Meinung
Der Roman Die störrische Braut ist eine Neuerzählung Shakespeares Stücks Der Widerspenstigen Zähmung. Insgesamt wurden acht seiner Werke durch internationale Autorinnen und Autoren in moderner Weise interpretiert. Anne Tylers Werk Die störrische Braut erzählt von einer leicht schrägen Amerikanischen Familie und deren Umgang mit- und untereinander. Da ich das Original nie gelesen habe, kann ich darauf nicht eingehen und betrachte den Roman daher als eigenständiges Werk.
Es gibt nüchterne Figuren, die durch ihre Art witzig, bissig und unterhaltsam wirken. Am besten funktionieren sie, wenn sie für sich allein stehen und sich so von den anderen Charakteren abzuheben wissen. In dem Fall der Störrischen Braut trifft diese Eigenschaft nahezu auf jede Person zu, was das Lesen schwieriger macht. Kates sarkastische Art, die sonst sehr abwechslungsreich gewesen wäre, ging dadurch komplett unter, da nahezu alle Personen ähnlich reagieren und ihre Handlungen somit auch ungünstig berechenbar sind.
Das was Kate und den anderen den lieben langen Tag passiert ist einfach zu banal, als das es gerne an den Roman fesseln lässt. Zumal die Geschichte sehr vorhersehbar ist, egal ob man mit dem Ablauf des Originalstückes nun vertraut ist oder nicht.

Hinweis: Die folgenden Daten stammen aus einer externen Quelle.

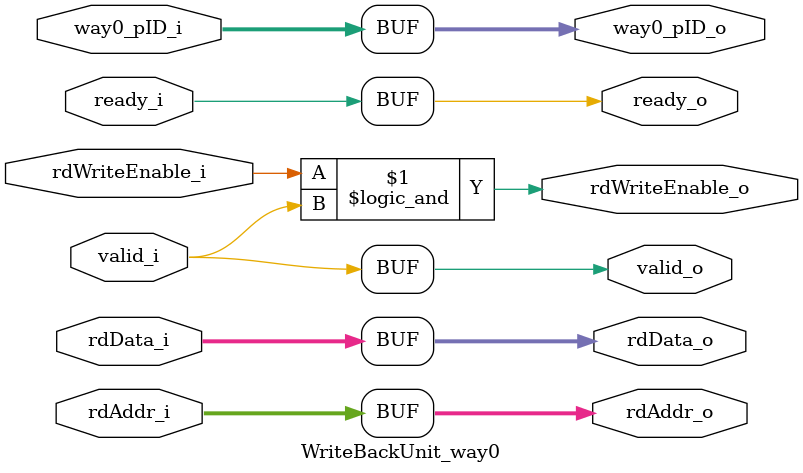
<source format=sv>
module WriteBackUnit_way0(
    `ifdef DebugMode
        input logic [31:0] instAddr_i,
        input logic [31:0] inst_i,
        output logic [31:0] instAddr_o,
        output logic [31:0] inst_o,    
    `endif

    input logic rdWriteEnable_i,
    input logic [4:0] rdAddr_i,
    input logic [63:0] rdData_i,
    input logic valid_i,
    input logic ready_i,
    input logic [1:0] way0_pID_i,

    output logic rdWriteEnable_o,
    output logic [4:0] rdAddr_o,
    output logic [63:0] rdData_o,
    output logic valid_o,
    output logic ready_o,
    output logic [1:0] way0_pID_o
);

    assign rdWriteEnable_o = rdWriteEnable_i && valid_i;
    assign rdAddr_o = rdAddr_i;
    assign rdData_o = rdData_i;
    assign valid_o = valid_i;
    assign ready_o = ready_i;
    assign way0_pID_o = way0_pID_i;

    `ifdef DebugMode
        assign instAddr_o = instAddr_i;
        assign inst_o = inst_i;
    `endif

endmodule
</source>
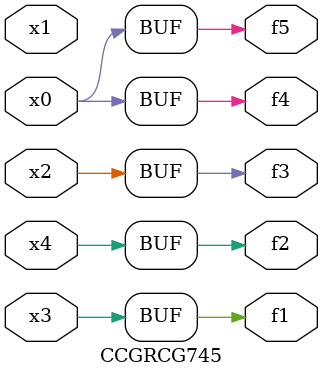
<source format=v>
module CCGRCG745(
	input x0, x1, x2, x3, x4,
	output f1, f2, f3, f4, f5
);
	assign f1 = x3;
	assign f2 = x4;
	assign f3 = x2;
	assign f4 = x0;
	assign f5 = x0;
endmodule

</source>
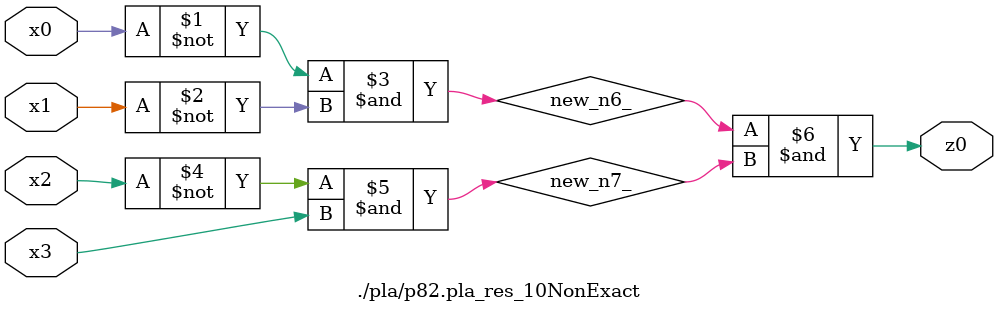
<source format=v>

module \./pla/p82.pla_res_10NonExact  ( 
    x0, x1, x2, x3,
    z0  );
  input  x0, x1, x2, x3;
  output z0;
  wire new_n6_, new_n7_;
  assign new_n6_ = ~x0 & ~x1;
  assign new_n7_ = ~x2 & x3;
  assign z0 = new_n6_ & new_n7_;
endmodule



</source>
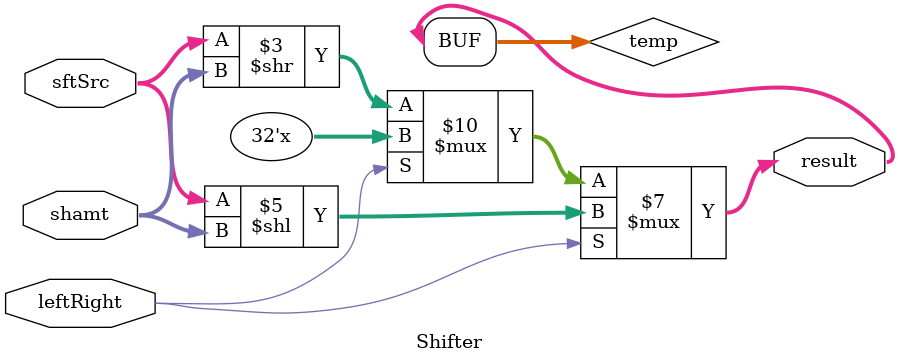
<source format=v>
module Shifter( result, leftRight, shamt, sftSrc  );
    
  output wire[31:0] result;

  input wire leftRight;
  input wire[4:0] shamt;
  input wire[31:0] sftSrc ;

	reg [31:0]temp;

//assign result = ((leftRight == 1'b0) ) ? sftSrc>>shamt : sftSrc<<shamt;	

always @(*) begin
	if(leftRight==1'b0)begin
	temp = sftSrc>>shamt;	
	end

	if(leftRight==1'b1)begin
	temp = sftSrc<<shamt;	
	end

end

assign result = temp;
  /*your code here*/ 
	
endmodule
</source>
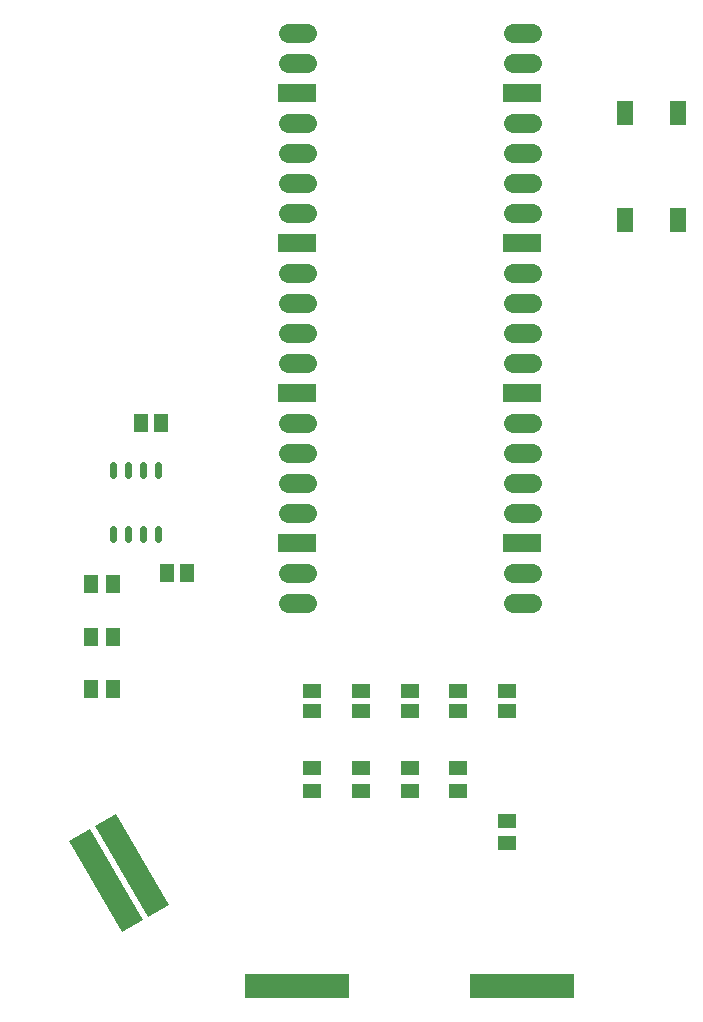
<source format=gbr>
G04 EAGLE Gerber X2 export*
G75*
%MOMM*%
%FSLAX34Y34*%
%LPD*%
%AMOC8*
5,1,8,0,0,1.08239X$1,22.5*%
G01*
%ADD10R,8.890000X2.032000*%
%ADD11R,1.400000X2.100000*%
%ADD12C,1.600000*%
%ADD13R,3.200000X1.600000*%
%ADD14C,0.600000*%
%ADD15R,1.500000X1.300000*%
%ADD16R,1.300000X1.500000*%


D10*
X-95250Y-533400D03*
X95250Y-533400D03*
G36*
X-248376Y-388226D02*
X-203927Y-465214D01*
X-221524Y-475374D01*
X-265973Y-398386D01*
X-248376Y-388226D01*
G37*
G36*
X-270601Y-400926D02*
X-226152Y-477914D01*
X-243749Y-488074D01*
X-288198Y-411086D01*
X-270601Y-400926D01*
G37*
D11*
X181970Y114520D03*
X226970Y114520D03*
X226970Y205520D03*
X181970Y205520D03*
D12*
X-87250Y273050D02*
X-103250Y273050D01*
X-103250Y247650D02*
X-87250Y247650D01*
D13*
X-95250Y222250D03*
D12*
X-87250Y196850D02*
X-103250Y196850D01*
X-103250Y171450D02*
X-87250Y171450D01*
X-87250Y146050D02*
X-103250Y146050D01*
X-103250Y120650D02*
X-87250Y120650D01*
D13*
X-95250Y95250D03*
D12*
X-87250Y69850D02*
X-103250Y69850D01*
X-103250Y44450D02*
X-87250Y44450D01*
X-87250Y19050D02*
X-103250Y19050D01*
X-103250Y-6350D02*
X-87250Y-6350D01*
D13*
X-95250Y-31750D03*
D12*
X-87250Y-57150D02*
X-103250Y-57150D01*
X-103250Y-82550D02*
X-87250Y-82550D01*
X-87250Y-107950D02*
X-103250Y-107950D01*
X-103250Y-133350D02*
X-87250Y-133350D01*
D13*
X-95250Y-158750D03*
D12*
X-87250Y-184150D02*
X-103250Y-184150D01*
X-103250Y-209550D02*
X-87250Y-209550D01*
X87250Y-209550D02*
X103250Y-209550D01*
X103250Y-184150D02*
X87250Y-184150D01*
D13*
X95250Y-158750D03*
D12*
X103250Y-133350D02*
X87250Y-133350D01*
X87250Y-107950D02*
X103250Y-107950D01*
X103250Y-82550D02*
X87250Y-82550D01*
X87250Y-57150D02*
X103250Y-57150D01*
D13*
X95250Y-31750D03*
D12*
X103250Y-6350D02*
X87250Y-6350D01*
X87250Y19050D02*
X103250Y19050D01*
X103250Y44450D02*
X87250Y44450D01*
X87250Y69850D02*
X103250Y69850D01*
D13*
X95250Y95250D03*
D12*
X103250Y120650D02*
X87250Y120650D01*
X87250Y146050D02*
X103250Y146050D01*
X103250Y171450D02*
X87250Y171450D01*
X87250Y196850D02*
X103250Y196850D01*
D13*
X95250Y222250D03*
D12*
X103250Y247650D02*
X87250Y247650D01*
X87250Y273050D02*
X103250Y273050D01*
D14*
X-212725Y-146575D02*
X-212725Y-155075D01*
X-225425Y-155075D02*
X-225425Y-146575D01*
X-238125Y-146575D02*
X-238125Y-155075D01*
X-250825Y-155075D02*
X-250825Y-146575D01*
X-250825Y-101075D02*
X-250825Y-92575D01*
X-238125Y-92575D02*
X-238125Y-101075D01*
X-225425Y-101075D02*
X-225425Y-92575D01*
X-212725Y-92575D02*
X-212725Y-101075D01*
D15*
X0Y-283600D03*
X0Y-300600D03*
D16*
X-269850Y-282575D03*
X-250850Y-282575D03*
X-250850Y-238125D03*
X-269850Y-238125D03*
X-250850Y-193675D03*
X-269850Y-193675D03*
X-227575Y-57150D03*
X-210575Y-57150D03*
X-205350Y-184150D03*
X-188350Y-184150D03*
D15*
X41275Y-283600D03*
X41275Y-300600D03*
X82550Y-283600D03*
X82550Y-300600D03*
X-41275Y-283600D03*
X-41275Y-300600D03*
X82550Y-393725D03*
X82550Y-412725D03*
X-41275Y-368275D03*
X-41275Y-349275D03*
X41275Y-368275D03*
X41275Y-349275D03*
X0Y-368275D03*
X0Y-349275D03*
X-82550Y-283600D03*
X-82550Y-300600D03*
X-82550Y-368275D03*
X-82550Y-349275D03*
M02*

</source>
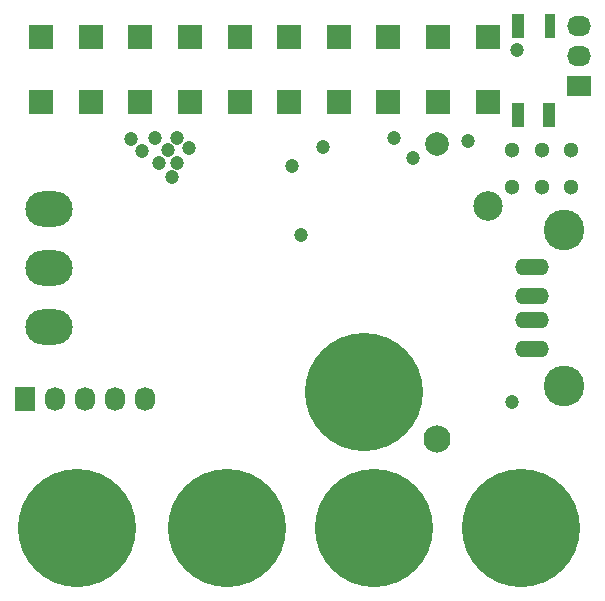
<source format=gbs>
%FSLAX46Y46*%
G04 Gerber Fmt 4.6, Leading zero omitted, Abs format (unit mm)*
G04 Created by KiCad (PCBNEW (2014-09-02 BZR 5112)-product) date mer. 25 mars 2015 20:03:37 CET*
%MOMM*%
G01*
G04 APERTURE LIST*
%ADD10C,0.150000*%
%ADD11R,2.125980X2.125980*%
%ADD12C,10.000000*%
%ADD13O,4.000500X2.999740*%
%ADD14C,1.300000*%
%ADD15O,2.850000X1.425000*%
%ADD16C,3.450000*%
%ADD17C,1.998980*%
%ADD18C,2.301240*%
%ADD19R,1.727200X2.032000*%
%ADD20O,1.727200X2.032000*%
%ADD21R,2.032000X1.727200*%
%ADD22O,2.032000X1.727200*%
%ADD23R,0.899160X1.998980*%
%ADD24R,1.000760X1.998980*%
%ADD25C,1.200000*%
%ADD26C,2.500000*%
G04 APERTURE END LIST*
D10*
D11*
X109899860Y-52049180D03*
X109899860Y-57550820D03*
X114101020Y-52049180D03*
X114101020Y-57550820D03*
X118299640Y-52049180D03*
X118299640Y-57550820D03*
X122500800Y-52049180D03*
X122500800Y-57550820D03*
X126699420Y-52049180D03*
X126699420Y-57550820D03*
X130900580Y-52049180D03*
X130900580Y-57550820D03*
X135099200Y-52049180D03*
X135099200Y-57550820D03*
X139300360Y-52049180D03*
X139300360Y-57550820D03*
X143498980Y-52049180D03*
X143498980Y-57550820D03*
X147700140Y-52049180D03*
X147700140Y-57550820D03*
D12*
X125600000Y-93600000D03*
X150500000Y-93600000D03*
X112900000Y-93600000D03*
X137200000Y-82100000D03*
D13*
X110600000Y-71598740D03*
X110600000Y-66597480D03*
X110600000Y-76600000D03*
D12*
X138100000Y-93600000D03*
D14*
X152300000Y-64800000D03*
X154800000Y-64800000D03*
X149800000Y-64800000D03*
X149800000Y-61600000D03*
X154800000Y-61600000D03*
X152300000Y-61600000D03*
D15*
X151490000Y-78500000D03*
X151490000Y-76000000D03*
X151490000Y-74000000D03*
X151490000Y-71500000D03*
D16*
X154200000Y-81570000D03*
X154200000Y-68430000D03*
D17*
X143400000Y-61100660D03*
D18*
X143400000Y-86099340D03*
D19*
X108500000Y-82700000D03*
D20*
X111040000Y-82700000D03*
X113580000Y-82700000D03*
X116120000Y-82700000D03*
X118660000Y-82700000D03*
D21*
X155400000Y-56200000D03*
D22*
X155400000Y-53660000D03*
X155400000Y-51120000D03*
D23*
X152948740Y-51100160D03*
D24*
X150299520Y-51100160D03*
X150299520Y-58699840D03*
X152900480Y-58699840D03*
D25*
X139800000Y-60600000D03*
X146000000Y-60900000D03*
X141400000Y-62300000D03*
X121000000Y-63900000D03*
X121400000Y-62700000D03*
X119900000Y-62700000D03*
X118400000Y-61700000D03*
X120600000Y-61600000D03*
X122400000Y-61500000D03*
X121400000Y-60600000D03*
X119500000Y-60600000D03*
X117500000Y-60700000D03*
D26*
X147700000Y-66400000D03*
D25*
X131100000Y-63000000D03*
X131900000Y-68800000D03*
X149800000Y-83000000D03*
X133800000Y-61400000D03*
X150200000Y-53200000D03*
M02*

</source>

Figuren müssen nicht immer eine komplexe Entwicklung durchleben, um interessant zu wirken. Sie dürfen auch rückständig und ihre Aktionen müssen zum Romanende hin nicht nachvollziehbar sein. Allerdings macht es die Identifizierung mit ihnen nicht unbedingt einfacher. Warum hat Kate sich schlussendlich so entschieden? Was ist passiert, was mir als Leserin anscheinend entgangen ist, dass sie ihrem Vater nachgibt? In einem sehr kleinen Fenster gibt sie einen Einblick in ihr Inneres und doch fehlte da auf Dauer das gewisse Etwas, was normalerweise dazu führen sollte, dass Kate menschlich wirkt.
Die Idee, berühmte Geschichten in einem in der Gegenwart angelegten Setting neu arrangiert auferstehen zu lassen, ist reizvoll und wurde unter anderem auch in einem ähnlichen Konzept mit den Jane Austin Romanen umgesetzt. Bei Die störrische Braut wollte sich allerdings nie so ganz das Gefühl einstellen, einen Roman zu lesen. Man merkt auch dieser neuen Fassung an, dass es sich eigentlich um ein Stück handelt und daher bin ich mir ziemlich sicher, dass Anne Tylers Version als Film eine deutlich bessere Wirkung erzielen würde.
Die störrische Braut ist kein schlechtes Leseerlebnis. Hier bitte den Satz mit dem nicht ausgeschöpften Potenzial hindenken - eigentlich möchte ich solche Floskeln nur ungern verwenden, doch hier würde er sich wahrlich gut machen. Bis zum Schluss hin könnte der Roman als gut lesbar bewertet werden. Vielleicht als Urlaubslektüre passend. Doch der schmierig süße Epilog weiß das Gesamtbild komplett niederzureißen und liest sich wie ein absurdes Plädoyer für arrangierte Ehen. An diesem Punkt hatte mich Anne Tyler komplett verloren. Da ihre anderen Bücher allerdings in den höchsten Tönen gelobt werden, bin ich nicht abgeneigt, mir diese beizeiten anzusehen.
Fazit
Die störrische Braut könnte leicht als kurzweilig einzustufen sein, würde der Roman es seinen LeserInnen nicht so schwer machen, ihn richtig einordnen zu können. Auch nach reichlicher Überlegung erschließt sich mir nicht, was Anne Tyler genau mit diesem Werk auszudrücken vermochte (laut den Bewertungen anderer Rezensenten weicht die Geschichte sehr vom Original ab). Und so bleibt es am Ende für mich eine Leseerfahrung mit einer nicht all zu störrischen Braut. Allerdings würde eine Umsetzung als Fernsehfilm sicher seinen Reiz haben.